There’s a little LED that sits in the bezel below the screen that lights up whenever you have a notification pending. Apparently BlackBerry phones have something similar (never owned a BlackBerry), but now I can see the appeal: it’s super easy to just glance at your phone to see if anything has happened since you put it down. Of course, that might be a downside in your book if you’re addicted to checking your phone.

The HSPA+ network connection on T-Mobile is killer. One of the first things I did was download the SpeetTest.net app to test the data connection. I get about 2.5 MBps/second on my Time-Warner cable connection (sad, I know), while the Nexus 4 was able to pull down 20 MBps/second. That being said, I’m still not sure in what situations you’d need such a fast connection, aside from using your phone as a mobile hotspot (which requires an additional fee). I guess if you really need that 200 MB app while out and about, you’ll be able to snag it relatively quickly.

Battery life is an area that the Nexus 4 falls a bit short, in my opinion. It charges slowly, and discharges quickly. You’ll have to get used to plugging it in for at least a few minutes every day. The Nexus 4 does support wireless charging, however, and I could definitely see myself plunking down some cash for the Nexus-branded charging orb… whenever it eventually is released.

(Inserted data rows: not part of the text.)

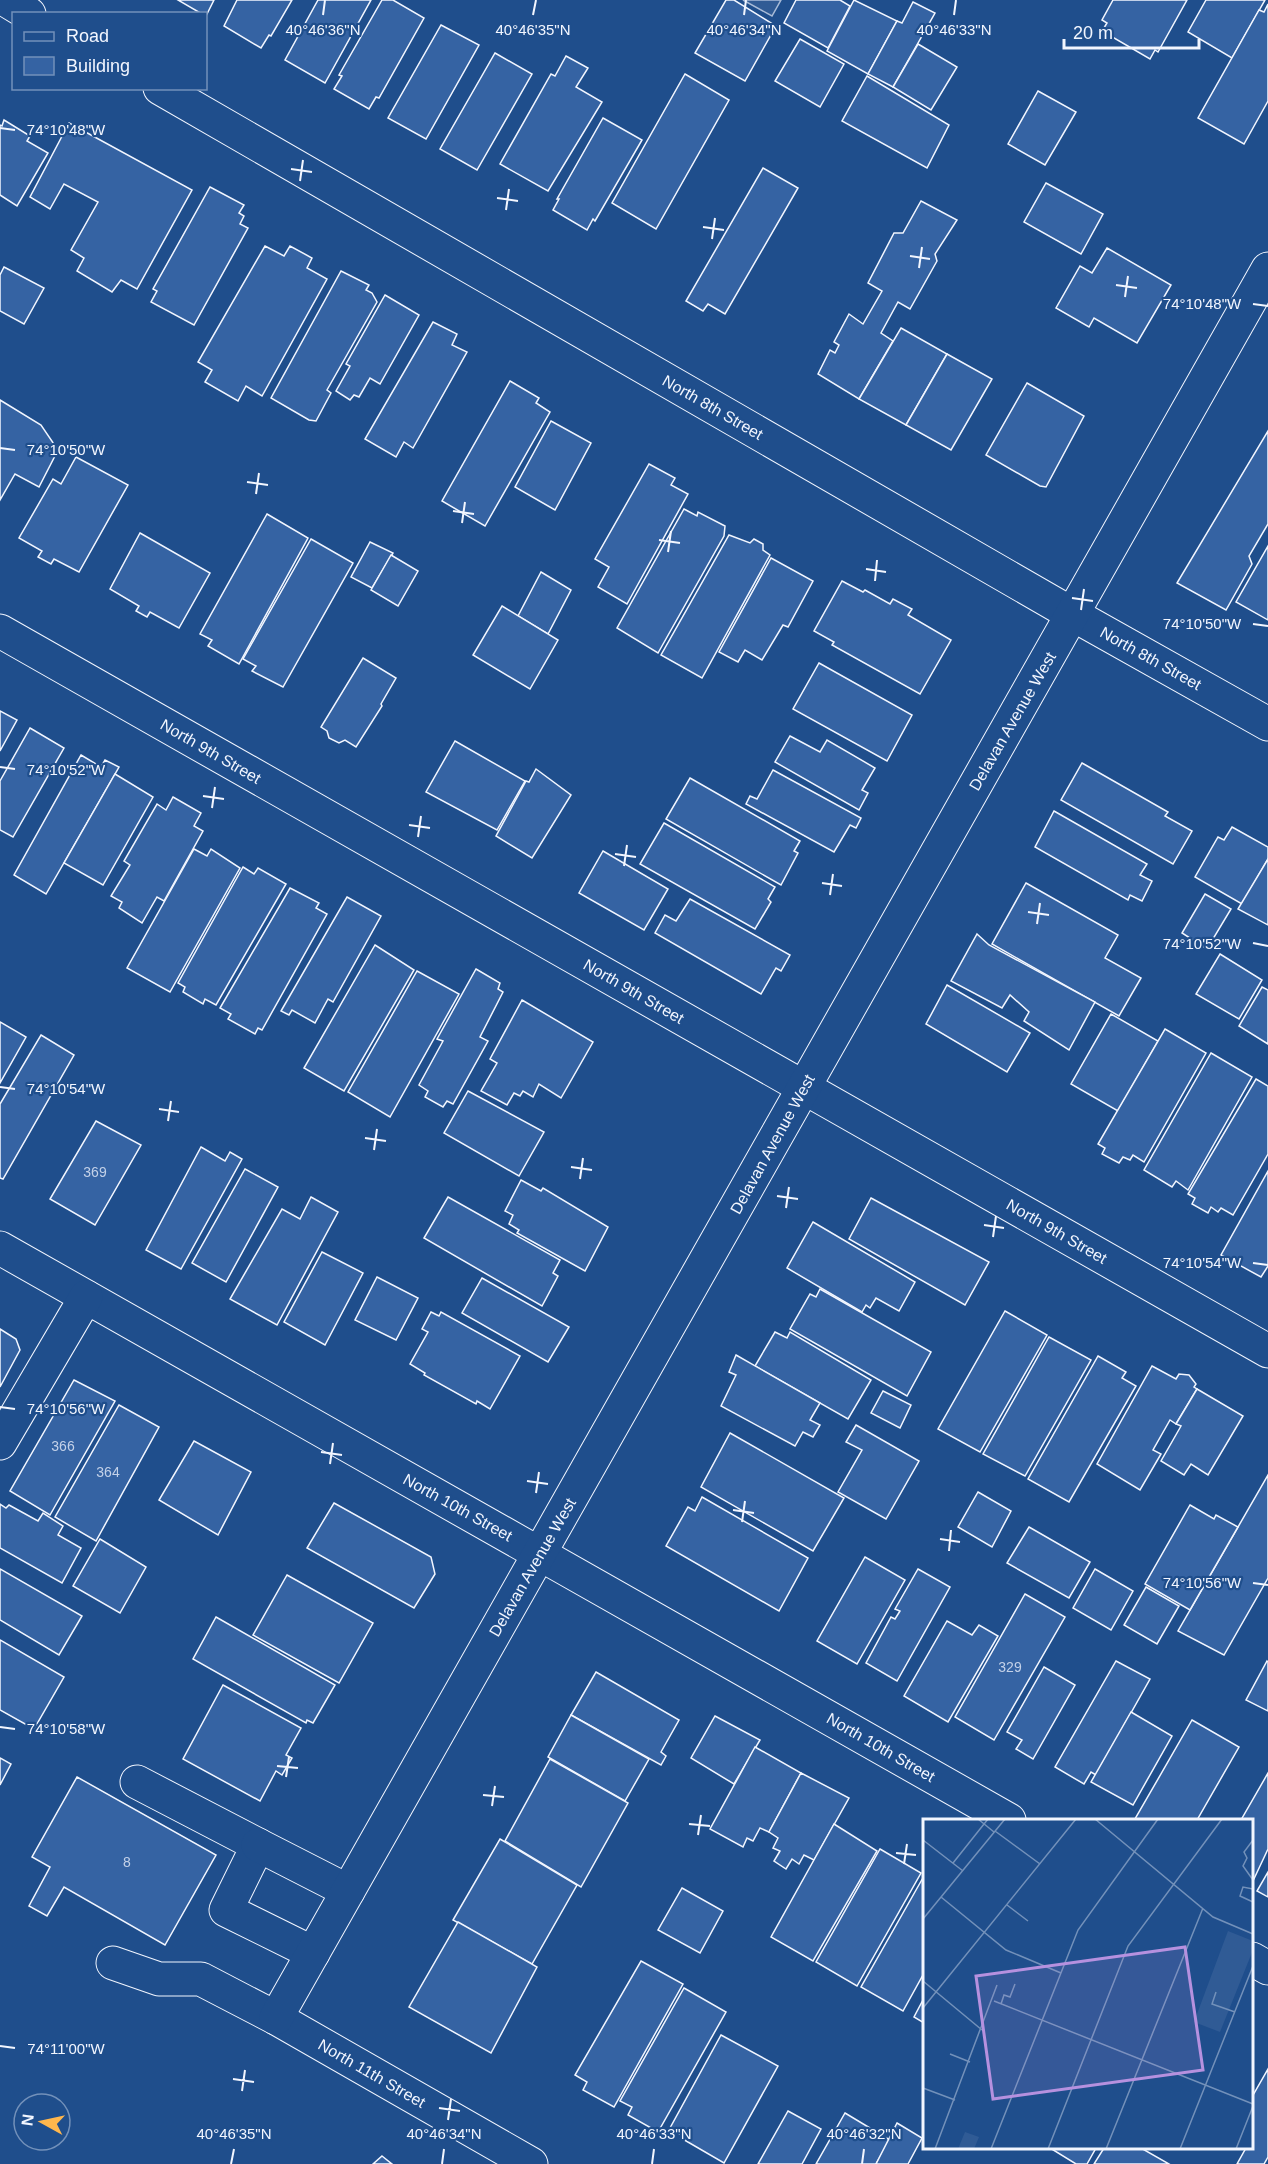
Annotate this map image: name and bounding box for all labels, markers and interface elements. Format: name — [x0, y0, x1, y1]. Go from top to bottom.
legend — [12, 12, 207, 90]
scale bar — [1064, 12, 1199, 50]
text: 40°46'36"N — [285, 21, 361, 38]
text: 40°46'35"N — [495, 21, 571, 38]
text: 40°46'34"N — [706, 21, 782, 38]
text: 40°46'33"N — [916, 21, 992, 38]
text: 20 m — [1073, 23, 1113, 43]
text: Road — [66, 26, 109, 46]
text: Building — [66, 56, 130, 76]
text: 74°10'48"W — [27, 121, 106, 138]
text: 74°10'48"W — [1163, 295, 1242, 312]
street label: North 8th Street — [660, 372, 766, 443]
text: 74°10'50"W — [27, 441, 106, 458]
text: 74°10'50"W — [1163, 615, 1242, 632]
street label: North 8th Street — [1097, 624, 1205, 694]
street label: Delavan Avenue West — [966, 649, 1059, 793]
street label: North 9th Street — [158, 716, 264, 787]
text: 74°10'52"W — [27, 761, 106, 778]
text: 74°10'52"W — [1163, 935, 1242, 952]
street label: North 9th Street — [581, 956, 687, 1027]
street label: Delavan Avenue West — [727, 1071, 818, 1217]
text: 74°10'54"W — [27, 1080, 106, 1097]
house number: 369 — [83, 1164, 107, 1180]
street label: North 9th Street — [1004, 1196, 1110, 1267]
text: 74°10'54"W — [1163, 1254, 1242, 1271]
text: 74°10'56"W — [27, 1400, 106, 1417]
house number: 366 — [51, 1438, 75, 1454]
house number: 364 — [96, 1464, 120, 1480]
street label: North 10th Street — [400, 1470, 516, 1545]
street label: Delavan Avenue West — [486, 1495, 579, 1639]
text: 74°10'56"W — [1163, 1574, 1242, 1591]
house number: 329 — [998, 1659, 1022, 1675]
street label: North 10th Street — [824, 1710, 938, 1786]
text: 74°10'58"W — [27, 1720, 106, 1737]
inset map — [923, 1819, 1253, 2149]
house number: 8 — [123, 1854, 131, 1870]
street label: North 11th Street — [315, 2036, 429, 2111]
text: 74°11'00"W — [27, 2040, 105, 2057]
north arrow — [12, 2092, 72, 2152]
text: N — [18, 2113, 37, 2127]
text: 40°46'35"N — [196, 2125, 272, 2142]
text: 40°46'34"N — [406, 2125, 482, 2142]
text: 40°46'33"N — [616, 2125, 692, 2142]
text: 40°46'32"N — [826, 2125, 902, 2142]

As I mentioned in my Nexus 7 review, I feel that the Android 4 OS is basically on par with iOS in terms of functionality, and even ahead in some areas. For example, even though iOS took inspiration from Android’s notification pulldown, the Android version is clearly superior. App updates are also much less annoying in Android; you’ll never have to see the alert badge that always hovers over the App Store icon in iOS. Speaking of badges, they don’t exist in Android, which is totally awesome. Although some people hate Android’s “back,” “home,” and “apps” buttons, I actually really like them. While the “back” button doesn’t always work consistently, many times it saves you from having to scan the UI of a particular app in order to return to the preview screen (although that may be saying something about Android UI design). The Android app switcher is also a bit nicer than its’ iOS counterpart (and more discoverable). All that being said, there are a few things I’ll definitely miss about iOS. iMessage is simply great as an SMS replacement that “just works,” and unfortunately there isn’t a ubiquitous game-centered (see what I did there) social network on Android.

After having used the Nexus 4 for a while, I have to say that I’m pretty satisfied. It’s not perfect, but for half the price of competing smartphones, I’m willing to overlook a few quibbles.